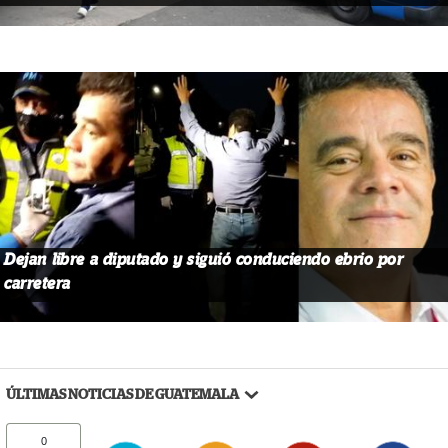
Dejan libre a diputado y siguió conduciendo ebrio por
carretera
ÚLTIMAS NOTICIAS DE GUATEMALA
0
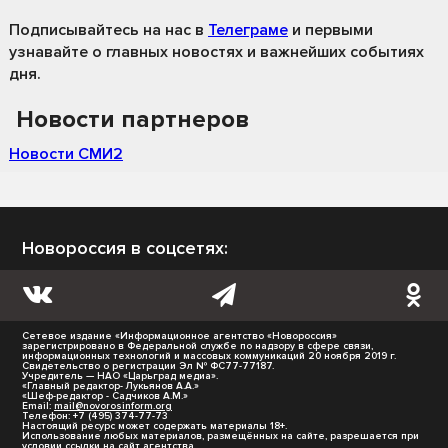
Подписывайтесь на нас
в
Телеграме
и первыми
узнавайте о главных новостях и важнейших событиях
дня.
Новости партнеров
Новости СМИ2
Новороссия в соцсетях:
Сетевое издание «Информационное агентство «Новороссия»
зарегистрировано в Федеральной службе по надзору в сфере связи,
информационных технологий и массовых коммуникаций 20 ноября 2019 г.
Свидетельство о регистрации Эл № ФС77-77187.
Учредитель — НАО «Царьград медиа».
«Главный редактор- Лукьянов А.А.»
«Шеф-редактор - Садчиков А.М.»
Email:
mail@novorosinform.org
Телефон: +7 (495) 374-77-73
Настоящий ресурс может содержать материалы 18+.
Использование любых материалов, размещённых на сайте, разрешается при
условии ссылки на сайт агентства.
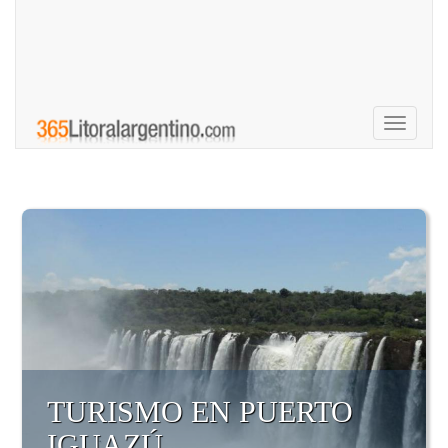
Toggle
navigati
TURISMO EN PUERTO
IGUAZÚ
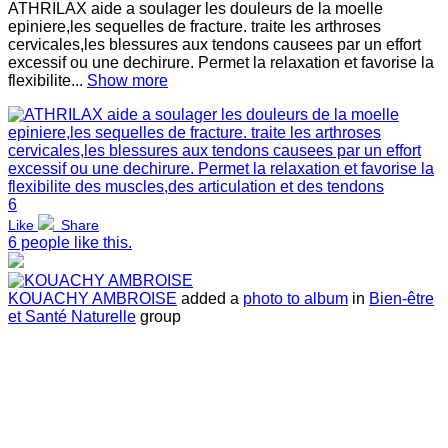
ATHRILAX aide a soulager les douleurs de la moelle
epiniere,les sequelles de fracture. traite les arthroses
cervicales,les blessures aux tendons causees par un effort
excessif ou une dechirure. Permet la relaxation et favorise la
flexibilite...
Show more
6
Like
Share
6 people like this.
KOUACHY AMBROISE
added a
photo to album
in
Bien-être
et Santé Naturelle
group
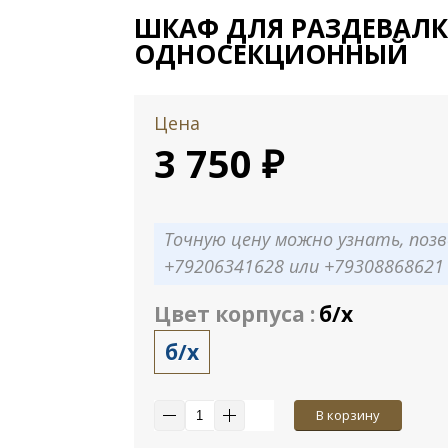
ШКАФ ДЛЯ РАЗДЕВАЛ
ОДНОСЕКЦИОННЫЙ
Цена
3 750 ₽
Точную цену можно узнать, позв
+79206341628 или +79308868621
Цвет корпуса :
б/х
б/х
В корзину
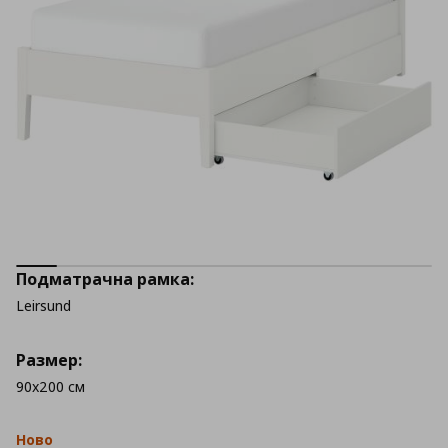
Подматрачна рамка:
Leirsund
Размер:
90x200 см
Ново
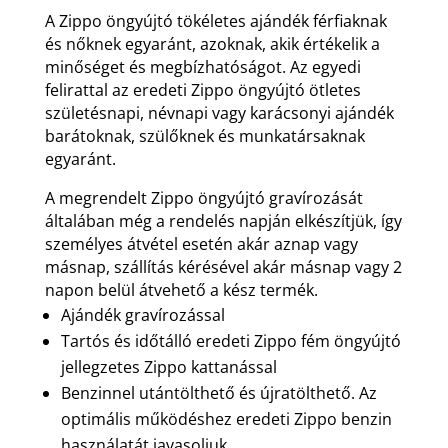
A Zippo öngyújtó tökéletes ajándék férfiaknak
és nőknek egyaránt, azoknak, akik értékelik a
minőséget és megbízhatóságot. Az egyedi
felirattal az eredeti Zippo öngyújtó ötletes
születésnapi, névnapi vagy karácsonyi ajándék
barátoknak, szülőknek és munkatársaknak
egyaránt.
A megrendelt Zippo öngyújtó gravírozását
általában még a rendelés napján elkészítjük, így
személyes átvétel esetén akár aznap vagy
másnap, szállítás kérésével akár másnap vagy 2
napon belül átvehető a kész termék.
Ajándék gravírozással
Tartós és időtálló eredeti Zippo fém öngyújtó
jellegzetes Zippo kattanással
Benzinnel utántölthető és újratölthető. Az
optimális működéshez eredeti Zippo benzin
használatát javasoljuk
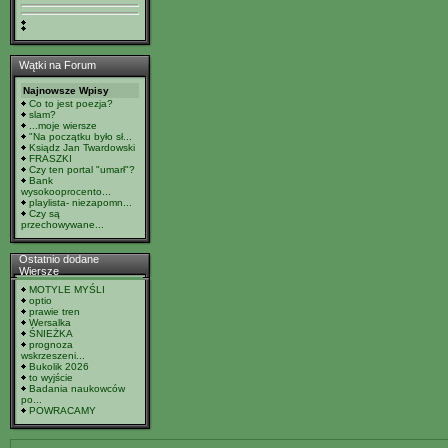
Wątki na Forum
Najnowsze Wpisy
Co to jest poezja?
slam?
...moje wiersze
"Na początku było sł...
Ksiądz Jan Twardowski
FRASZKI
Czy ten portal "umarł"?
Bank
wysokooprocento...
playlista- niezapomn...
Czy są
przechowywane...
Ostatnio dodane
Wiersze
MOTYLE MYŚLI
optio
prawie tren
Wersalka
ŚNIEŻKA
prognoza
wskrzeszeni...
Bukolik 2026
to wyjście
Badania naukowców
po...
POWRACAMY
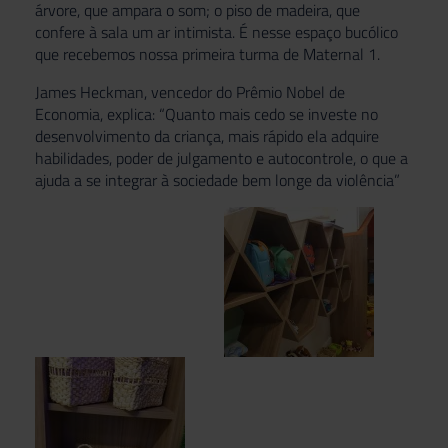
árvore, que ampara o som; o piso de madeira, que
confere à sala um ar intimista. É nesse espaço bucólico
que recebemos nossa primeira turma de Maternal 1.
James Heckman, vencedor do Prêmio Nobel de
Economia, explica: “Quanto mais cedo se investe no
desenvolvimento da criança, mais rápido ela adquire
habilidades, poder de julgamento e autocontrole, o que a
ajuda a se integrar à sociedade bem longe da violência”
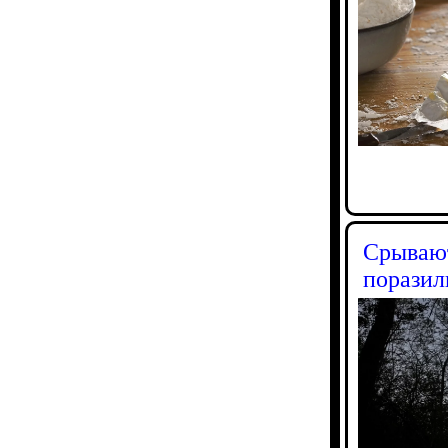
Срывают
поразил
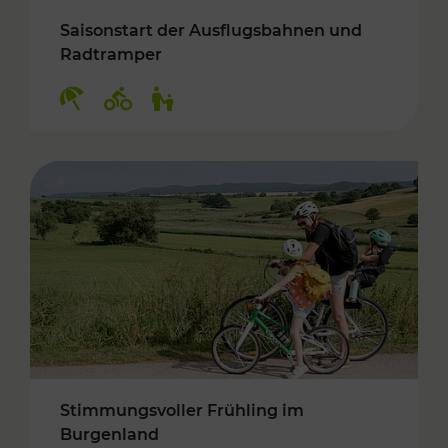
Saisonstart der Ausflugsbahnen und
Radtramper
Kategorien: Erholung, Radwege, Für Kinder
Stimmungsvoller Frühling im
Burgenland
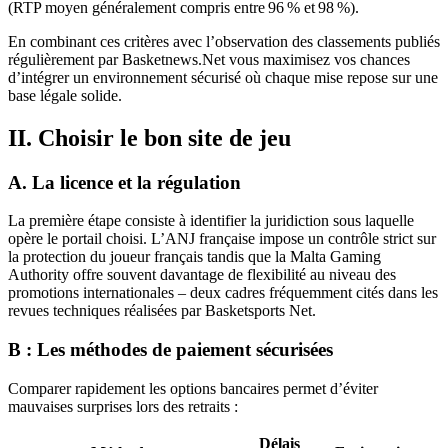
(RTP moyen généralement compris entre 96 % et 98 %).
En combinant ces critères avec l’observation des classements publiés
régulièrement par Basketnews.Net vous maximisez vos chances
d’intégrer un environnement sécurisé où chaque mise repose sur une
base légale solide.
II. Choisir le bon site de jeu
A. La licence et la régulation
La première étape consiste à identifier la juridiction sous laquelle
opère le portail choisi. L’ANJ française impose un contrôle strict sur
la protection du joueur français tandis que la Malta Gaming
Authority offre souvent davantage de flexibilité au niveau des
promotions internationales – deux cadres fréquemment cités dans les
revues techniques réalisées par Basketsports Net.
B : Les méthodes de paiement sécurisées
Comparer rapidement les options bancaires permet d’éviter
mauvaises surprises lors des retraits :
Délais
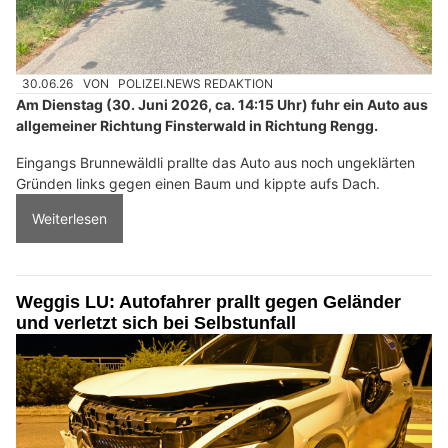
30.06.26
VON
POLIZEI.NEWS REDAKTION
Am Dienstag (30. Juni 2026, ca. 14:15 Uhr) fuhr ein Auto aus
allgemeiner Richtung Finsterwald in Richtung Rengg.
Eingangs Brunnewäldli prallte das Auto aus noch ungeklärten
Gründen links gegen einen Baum und kippte aufs Dach.
Weiterlesen
Weggis LU: Autofahrer prallt gegen Geländer
und verletzt sich bei Selbstunfall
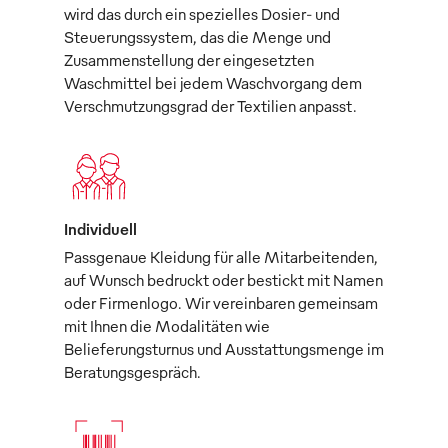
wird das durch ein spezielles Dosier- und
Steuerungssystem, das die Menge und
Zusammenstellung der eingesetzten
Waschmittel bei jedem Waschvorgang dem
Verschmutzungsgrad der Textilien anpasst.
Individuell
Passgenaue Kleidung für alle Mitarbeitenden,
auf Wunsch bedruckt oder bestickt mit Namen
oder Firmenlogo. Wir vereinbaren gemeinsam
mit Ihnen die Modalitäten wie
Belieferungsturnus und Ausstattungsmenge im
Beratungsgespräch.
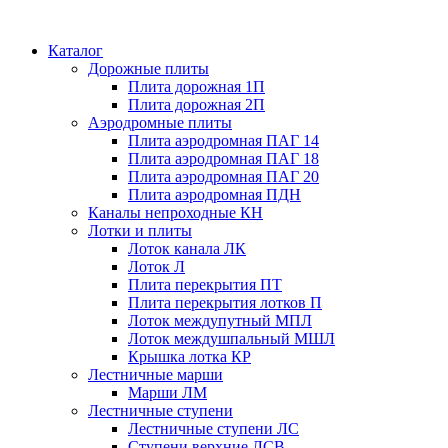
Каталог
Дорожные плиты
Плита дорожная 1П
Плита дорожная 2П
Аэродромные плиты
Плита аэродромная ПАГ 14
Плита аэродромная ПАГ 18
Плита аэродромная ПАГ 20
Плита аэродромная ПДН
Каналы непроходные КН
Лотки и плиты
Лоток канала ЛК
Лоток Л
Плита перекрытия ПТ
Плита перекрытия лотков П
Лоток междупутный МПЛ
Лоток междушпальный МШЛ
Крышка лотка КР
Лестничные марши
Марши ЛМ
Лестничные ступени
Лестничные ступени ЛС
Ступени верхние ЛСВ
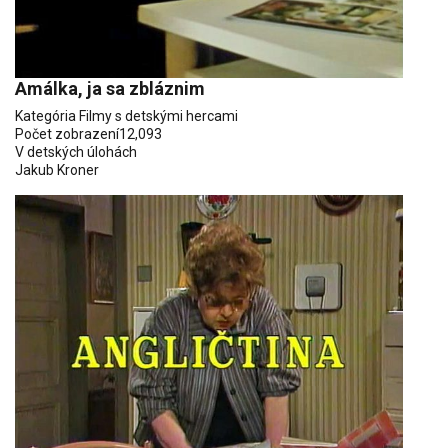
Amálka, ja sa zbláznim
Kategória
Filmy s detskými hercami
Počet zobrazení
12,093
V detských úlohách
Jakub Kroner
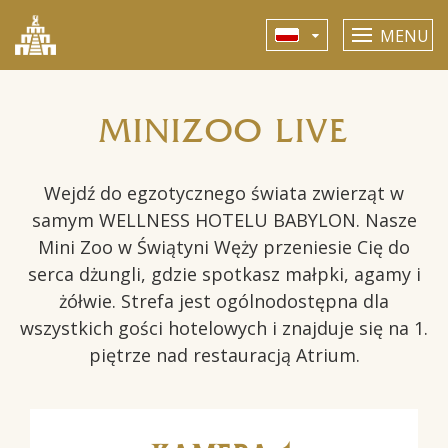
MENU
MINIZOO LIVE
Wejdź do egzotycznego świata zwierząt w
samym WELLNESS HOTELU BABYLON. Nasze
Mini Zoo w Świątyni Węży przeniesie Cię do
serca dżungli, gdzie spotkasz małpki, agamy i
żółwie. Strefa jest ogólnodostępna dla
wszystkich gości hotelowych i znajduje się na 1.
piętrze nad restauracją Atrium.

▶ **Exercise description**:
Above are the records. Print exactly, and only, the lines from the line with "minőséget és megbízhatóságot. Az egyedi" to the line with "másnap, szállítás kérésével", both inclusive.

▶ **Expected output**:
minőséget és megbízhatóságot. Az egyedi
felirattal az eredeti Zippo öngyújtó ötletes
születésnapi, névnapi vagy karácsonyi ajándék
barátoknak, szülőknek és munkatársaknak
egyaránt.
A megrendelt Zippo öngyújtó gravírozását
általában még a rendelés napján elkészítjük, így
személyes átvétel esetén akár aznap vagy
másnap, szállítás kérésével akár másnap vagy 2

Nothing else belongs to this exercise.